OTTAWA -- Prime Minister Justin Trudeau says he’s committed to working with provinces to ease some of the “real pressures” on the Canadian healthcare system, but any new investments must deliver results for Canadians.

Trudeau said at a press conference Wednesday no other prime minister in history has met with the premiers to discuss health care as many times as he has in the last two years, and he said he’ll continue to work with them to reduce wait times for a family doctor, catch up on surgery delays caused by the COVID-19 pandemic, and improve mental health supports, but he wouldn’t say whether that co-ordination would involve increasing health transfers.

The significant gaps in the healthcare system — categorized by many healthcare professionals as a system in crisis — was a focus of a meeting by the premiers in Victoria, B.C. this week.

The premiers criticized the prime minister as they pushed for a permanent increase in federal health transfers.

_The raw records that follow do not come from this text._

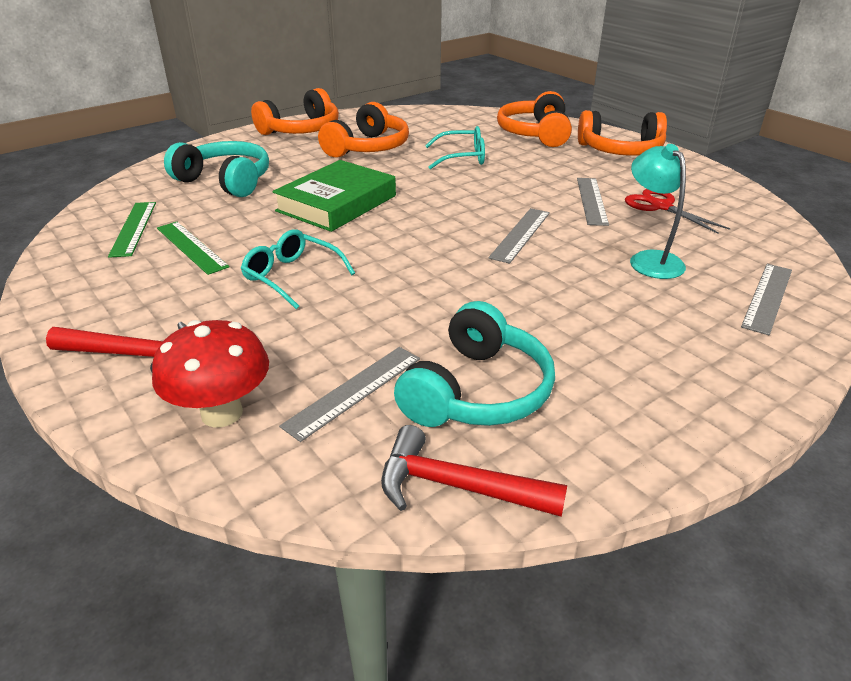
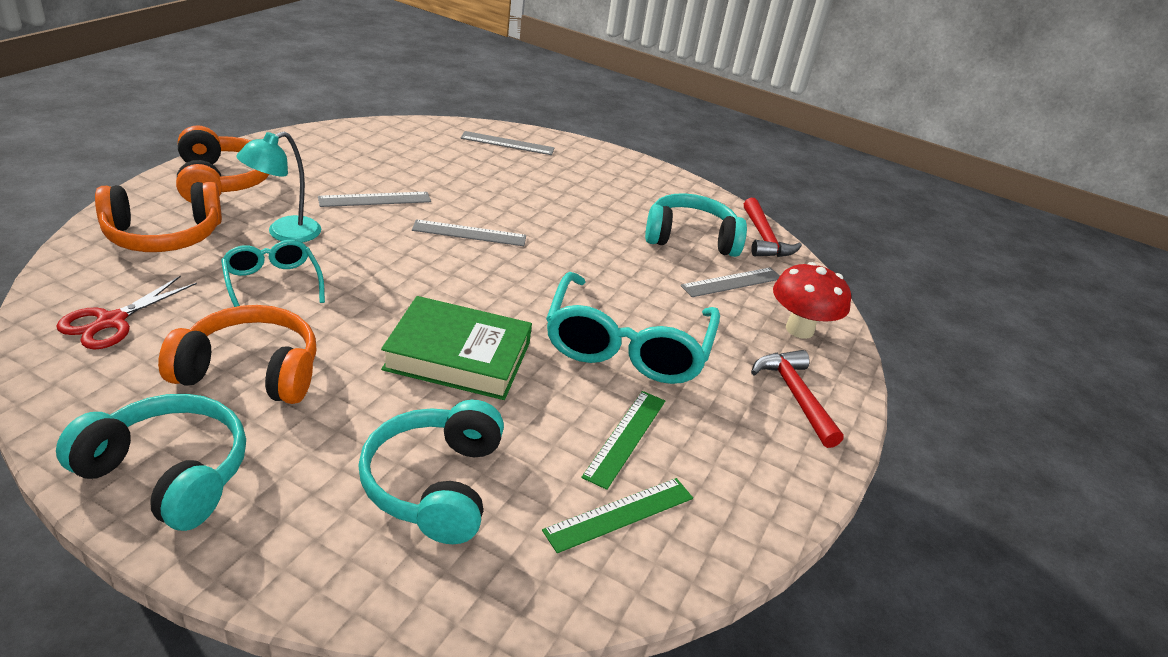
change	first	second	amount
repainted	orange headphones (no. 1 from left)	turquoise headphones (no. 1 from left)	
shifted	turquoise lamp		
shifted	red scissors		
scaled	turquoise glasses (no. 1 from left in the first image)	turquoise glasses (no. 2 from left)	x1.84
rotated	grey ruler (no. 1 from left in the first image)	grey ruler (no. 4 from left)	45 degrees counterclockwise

They estimate the federal government accounts for about 22 per cent of the cost of health care for every Canadian, an amount they want bumped to 35 per cent.

“Yes, the federal government is going to be there, but our focus — every step of the way, and Canadians right across the country, in every province, will understand this — is making sure those dollars that we put in deliver real, tangible results for Canadians, in shorter wait times, in better services, in access to a family doctor, and that's what we've been pushing on, and that's what we're continuing to talk to the provinces about,” Trudeau said.

British Columbia Premier John Horgan hosted the premiers’ meeting this year, in their first in-person gathering since the pandemic began.

“It's not about coming with our begging bowl and saying ‘Please, sir, give us some more',” Horgan said Tuesday, in reference to "Oliver Twist."

Trudeau said past investments in healthcare by federal and provincial governments haven't always delivered on the necessary long-term improvements to the system.

“Coming out of this pandemic, we have an opportunity to not just invest more, which we will, but to make sure that those investments are felt by families, felt by seniors, by the people who need services, mental health, but also felt by those heroes in the system: the nurses, doctors, orderlies and hospital workers who've been stretched thin, burned out, and challenged by this,” Trudeau said.

“Yes, the federal government will be there to invest in health care, but we are going to make sure that those investments deliver for Canadians,” he also said.

The federal government committed to send the provinces $2 billion in health top-ups in March. However, as The Canadian Press has reported, the funding meant to be put toward cutting down on surgical and diagnostic backlogs has still not been transferred.